WRITTEN TASK. Look below for the line containing "X77583Y966893D01*"; from there through the line containing "X85520Y907397D01*", both lines included, please set down each line exactly and nothing else.
*** STORED DATA Section Begins ***
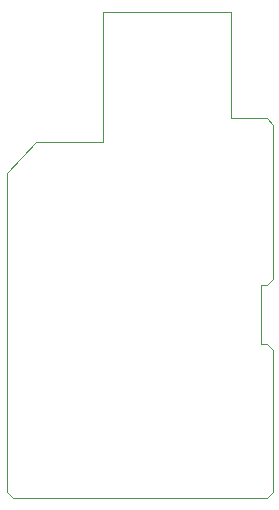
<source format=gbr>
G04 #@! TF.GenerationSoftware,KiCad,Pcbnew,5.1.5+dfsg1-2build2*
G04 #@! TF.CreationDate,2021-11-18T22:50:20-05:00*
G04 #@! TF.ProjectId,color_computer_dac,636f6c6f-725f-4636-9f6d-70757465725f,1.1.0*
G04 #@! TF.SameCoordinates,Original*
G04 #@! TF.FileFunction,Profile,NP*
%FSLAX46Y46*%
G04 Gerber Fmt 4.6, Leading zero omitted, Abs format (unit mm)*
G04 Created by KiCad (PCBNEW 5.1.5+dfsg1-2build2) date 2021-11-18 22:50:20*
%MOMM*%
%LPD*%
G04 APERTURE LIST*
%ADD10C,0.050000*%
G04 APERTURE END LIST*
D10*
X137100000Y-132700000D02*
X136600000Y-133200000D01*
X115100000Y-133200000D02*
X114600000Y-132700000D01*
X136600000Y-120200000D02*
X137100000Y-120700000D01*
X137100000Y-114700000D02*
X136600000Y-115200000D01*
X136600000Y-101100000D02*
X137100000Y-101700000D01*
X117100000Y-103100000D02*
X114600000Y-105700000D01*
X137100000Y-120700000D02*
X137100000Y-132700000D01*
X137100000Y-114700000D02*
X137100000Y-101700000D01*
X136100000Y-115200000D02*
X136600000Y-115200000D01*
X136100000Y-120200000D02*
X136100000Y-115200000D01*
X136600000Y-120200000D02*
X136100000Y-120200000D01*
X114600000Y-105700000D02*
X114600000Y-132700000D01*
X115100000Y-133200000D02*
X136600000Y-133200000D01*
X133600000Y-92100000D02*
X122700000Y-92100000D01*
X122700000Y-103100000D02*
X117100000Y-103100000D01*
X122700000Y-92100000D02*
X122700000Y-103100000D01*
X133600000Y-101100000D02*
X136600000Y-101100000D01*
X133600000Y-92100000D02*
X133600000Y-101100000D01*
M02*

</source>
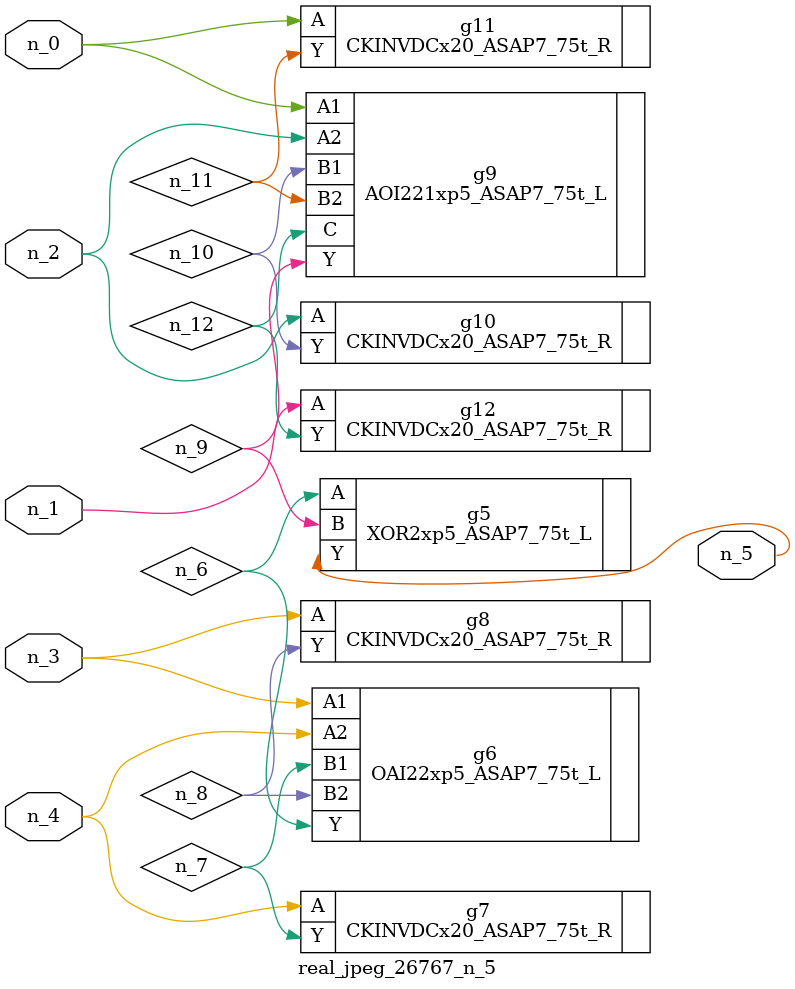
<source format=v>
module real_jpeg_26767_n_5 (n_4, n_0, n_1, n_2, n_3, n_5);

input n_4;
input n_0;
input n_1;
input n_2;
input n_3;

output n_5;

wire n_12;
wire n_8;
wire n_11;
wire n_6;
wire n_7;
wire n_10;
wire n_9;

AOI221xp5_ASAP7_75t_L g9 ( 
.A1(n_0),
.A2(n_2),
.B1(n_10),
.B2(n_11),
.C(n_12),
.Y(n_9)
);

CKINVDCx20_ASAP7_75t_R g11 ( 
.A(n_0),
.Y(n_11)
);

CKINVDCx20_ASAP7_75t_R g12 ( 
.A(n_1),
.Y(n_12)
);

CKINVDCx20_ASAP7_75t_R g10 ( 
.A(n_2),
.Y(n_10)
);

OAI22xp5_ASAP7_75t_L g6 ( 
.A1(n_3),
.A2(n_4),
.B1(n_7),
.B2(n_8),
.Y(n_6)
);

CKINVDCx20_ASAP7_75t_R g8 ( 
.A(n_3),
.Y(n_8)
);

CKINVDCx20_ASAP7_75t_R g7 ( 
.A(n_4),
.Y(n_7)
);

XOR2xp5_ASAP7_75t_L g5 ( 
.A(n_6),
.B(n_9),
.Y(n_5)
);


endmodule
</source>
*** STORED DATA Section Ends ***
*** STORED DATA Section Begins ***
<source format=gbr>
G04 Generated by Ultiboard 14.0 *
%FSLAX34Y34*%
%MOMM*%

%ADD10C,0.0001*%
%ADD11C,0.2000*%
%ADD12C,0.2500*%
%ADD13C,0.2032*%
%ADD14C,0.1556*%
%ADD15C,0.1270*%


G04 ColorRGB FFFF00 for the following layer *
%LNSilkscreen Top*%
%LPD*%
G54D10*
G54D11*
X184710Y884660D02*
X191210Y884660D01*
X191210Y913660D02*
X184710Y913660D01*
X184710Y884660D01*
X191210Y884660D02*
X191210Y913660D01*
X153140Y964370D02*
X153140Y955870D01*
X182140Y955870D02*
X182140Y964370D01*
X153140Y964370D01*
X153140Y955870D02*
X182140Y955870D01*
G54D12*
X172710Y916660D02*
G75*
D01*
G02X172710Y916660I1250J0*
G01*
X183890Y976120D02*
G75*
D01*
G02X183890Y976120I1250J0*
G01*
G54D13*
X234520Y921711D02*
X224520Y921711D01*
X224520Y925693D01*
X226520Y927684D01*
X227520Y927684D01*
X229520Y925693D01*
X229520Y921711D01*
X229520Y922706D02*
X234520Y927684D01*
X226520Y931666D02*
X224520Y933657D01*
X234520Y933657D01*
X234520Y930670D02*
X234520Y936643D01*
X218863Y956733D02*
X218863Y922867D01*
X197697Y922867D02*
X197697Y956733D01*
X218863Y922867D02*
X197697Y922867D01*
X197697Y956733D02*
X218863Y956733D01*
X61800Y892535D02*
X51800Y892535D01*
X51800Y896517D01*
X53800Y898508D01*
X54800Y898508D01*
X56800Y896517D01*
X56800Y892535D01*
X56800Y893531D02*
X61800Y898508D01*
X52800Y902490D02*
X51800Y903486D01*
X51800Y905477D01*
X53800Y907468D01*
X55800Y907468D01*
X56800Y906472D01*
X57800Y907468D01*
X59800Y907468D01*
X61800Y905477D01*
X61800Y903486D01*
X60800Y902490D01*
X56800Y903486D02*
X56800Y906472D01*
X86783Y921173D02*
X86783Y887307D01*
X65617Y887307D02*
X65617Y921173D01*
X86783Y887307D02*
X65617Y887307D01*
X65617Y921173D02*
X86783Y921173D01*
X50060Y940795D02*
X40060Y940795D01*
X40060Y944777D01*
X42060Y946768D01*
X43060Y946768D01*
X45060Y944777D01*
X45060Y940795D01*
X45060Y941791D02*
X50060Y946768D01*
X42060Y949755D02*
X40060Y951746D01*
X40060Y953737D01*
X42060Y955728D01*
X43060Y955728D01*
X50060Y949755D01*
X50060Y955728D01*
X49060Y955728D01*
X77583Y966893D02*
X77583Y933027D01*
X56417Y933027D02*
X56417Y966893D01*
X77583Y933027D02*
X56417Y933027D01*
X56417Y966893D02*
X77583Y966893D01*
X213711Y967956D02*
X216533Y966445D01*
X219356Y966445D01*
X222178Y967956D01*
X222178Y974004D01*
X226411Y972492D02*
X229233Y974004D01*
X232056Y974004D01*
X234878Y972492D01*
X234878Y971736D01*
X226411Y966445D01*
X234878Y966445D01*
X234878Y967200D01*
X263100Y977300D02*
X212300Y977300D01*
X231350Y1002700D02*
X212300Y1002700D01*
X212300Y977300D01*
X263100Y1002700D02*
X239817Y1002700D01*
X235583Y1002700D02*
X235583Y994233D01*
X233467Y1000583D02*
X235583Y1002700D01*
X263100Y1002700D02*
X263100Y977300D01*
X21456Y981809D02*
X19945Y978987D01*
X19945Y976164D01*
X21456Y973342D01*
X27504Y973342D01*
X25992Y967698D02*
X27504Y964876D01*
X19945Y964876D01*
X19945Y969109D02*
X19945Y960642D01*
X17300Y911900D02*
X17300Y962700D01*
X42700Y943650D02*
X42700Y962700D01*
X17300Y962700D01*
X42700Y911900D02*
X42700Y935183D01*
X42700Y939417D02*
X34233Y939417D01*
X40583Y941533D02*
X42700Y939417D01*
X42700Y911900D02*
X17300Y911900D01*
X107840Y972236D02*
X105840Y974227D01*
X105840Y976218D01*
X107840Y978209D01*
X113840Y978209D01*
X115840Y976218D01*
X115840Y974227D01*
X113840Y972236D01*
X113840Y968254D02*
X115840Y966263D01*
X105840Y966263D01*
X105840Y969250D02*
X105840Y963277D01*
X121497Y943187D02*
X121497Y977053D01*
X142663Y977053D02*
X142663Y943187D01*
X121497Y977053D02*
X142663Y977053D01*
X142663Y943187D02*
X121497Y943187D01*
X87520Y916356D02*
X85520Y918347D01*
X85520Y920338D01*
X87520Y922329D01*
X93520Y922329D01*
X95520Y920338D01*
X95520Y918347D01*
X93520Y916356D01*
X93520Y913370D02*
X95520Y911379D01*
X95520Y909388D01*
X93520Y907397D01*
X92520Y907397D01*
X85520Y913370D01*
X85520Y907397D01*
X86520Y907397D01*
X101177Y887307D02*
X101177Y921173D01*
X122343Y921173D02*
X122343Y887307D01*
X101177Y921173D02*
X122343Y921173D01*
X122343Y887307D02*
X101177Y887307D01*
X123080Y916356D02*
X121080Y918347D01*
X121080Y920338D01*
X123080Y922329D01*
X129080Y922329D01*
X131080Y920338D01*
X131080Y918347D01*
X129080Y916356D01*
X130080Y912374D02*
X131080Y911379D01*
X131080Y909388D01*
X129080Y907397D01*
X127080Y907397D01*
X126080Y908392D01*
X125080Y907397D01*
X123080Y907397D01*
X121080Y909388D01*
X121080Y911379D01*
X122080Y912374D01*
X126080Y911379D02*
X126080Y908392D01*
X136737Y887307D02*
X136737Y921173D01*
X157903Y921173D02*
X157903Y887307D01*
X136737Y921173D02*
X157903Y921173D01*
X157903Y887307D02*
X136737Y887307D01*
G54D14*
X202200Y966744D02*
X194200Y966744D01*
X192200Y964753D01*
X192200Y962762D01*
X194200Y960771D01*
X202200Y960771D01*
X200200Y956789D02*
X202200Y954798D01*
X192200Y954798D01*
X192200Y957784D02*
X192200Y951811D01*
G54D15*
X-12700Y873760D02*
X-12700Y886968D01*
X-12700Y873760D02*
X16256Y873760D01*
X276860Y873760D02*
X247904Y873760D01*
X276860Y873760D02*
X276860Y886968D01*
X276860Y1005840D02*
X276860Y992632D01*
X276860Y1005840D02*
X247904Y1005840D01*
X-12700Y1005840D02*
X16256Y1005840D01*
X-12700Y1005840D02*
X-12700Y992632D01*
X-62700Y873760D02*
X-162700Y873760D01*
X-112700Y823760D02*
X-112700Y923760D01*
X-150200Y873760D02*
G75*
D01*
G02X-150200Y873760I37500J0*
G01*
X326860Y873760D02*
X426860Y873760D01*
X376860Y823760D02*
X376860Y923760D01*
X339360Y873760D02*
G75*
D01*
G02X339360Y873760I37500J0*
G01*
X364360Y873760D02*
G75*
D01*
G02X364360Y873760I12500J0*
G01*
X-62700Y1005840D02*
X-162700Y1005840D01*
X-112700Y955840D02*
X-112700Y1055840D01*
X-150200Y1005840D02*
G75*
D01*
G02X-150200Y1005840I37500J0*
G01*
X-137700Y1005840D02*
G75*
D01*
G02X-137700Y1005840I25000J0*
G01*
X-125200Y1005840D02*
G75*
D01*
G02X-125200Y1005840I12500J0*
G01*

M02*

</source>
*** STORED DATA Section Ends ***
EXERCISE RESPONSE.
X77583Y966893D01*
X213711Y967956D02*
X216533Y966445D01*
X219356Y966445D01*
X222178Y967956D01*
X222178Y974004D01*
X226411Y972492D02*
X229233Y974004D01*
X232056Y974004D01*
X234878Y972492D01*
X234878Y971736D01*
X226411Y966445D01*
X234878Y966445D01*
X234878Y967200D01*
X263100Y977300D02*
X212300Y977300D01*
X231350Y1002700D02*
X212300Y1002700D01*
X212300Y977300D01*
X263100Y1002700D02*
X239817Y1002700D01*
X235583Y1002700D02*
X235583Y994233D01*
X233467Y1000583D02*
X235583Y1002700D01*
X263100Y1002700D02*
X263100Y977300D01*
X21456Y981809D02*
X19945Y978987D01*
X19945Y976164D01*
X21456Y973342D01*
X27504Y973342D01*
X25992Y967698D02*
X27504Y964876D01*
X19945Y964876D01*
X19945Y969109D02*
X19945Y960642D01*
X17300Y911900D02*
X17300Y962700D01*
X42700Y943650D02*
X42700Y962700D01*
X17300Y962700D01*
X42700Y911900D02*
X42700Y935183D01*
X42700Y939417D02*
X34233Y939417D01*
X40583Y941533D02*
X42700Y939417D01*
X42700Y911900D02*
X17300Y911900D01*
X107840Y972236D02*
X105840Y974227D01*
X105840Y976218D01*
X107840Y978209D01*
X113840Y978209D01*
X115840Y976218D01*
X115840Y974227D01*
X113840Y972236D01*
X113840Y968254D02*
X115840Y966263D01*
X105840Y966263D01*
X105840Y969250D02*
X105840Y963277D01*
X121497Y943187D02*
X121497Y977053D01*
X142663Y977053D02*
X142663Y943187D01*
X121497Y977053D02*
X142663Y977053D01*
X142663Y943187D02*
X121497Y943187D01*
X87520Y916356D02*
X85520Y918347D01*
X85520Y920338D01*
X87520Y922329D01*
X93520Y922329D01*
X95520Y920338D01*
X95520Y918347D01*
X93520Y916356D01*
X93520Y913370D02*
X95520Y911379D01*
X95520Y909388D01*
X93520Y907397D01*
X92520Y907397D01*
X85520Y913370D01*
X85520Y907397D01*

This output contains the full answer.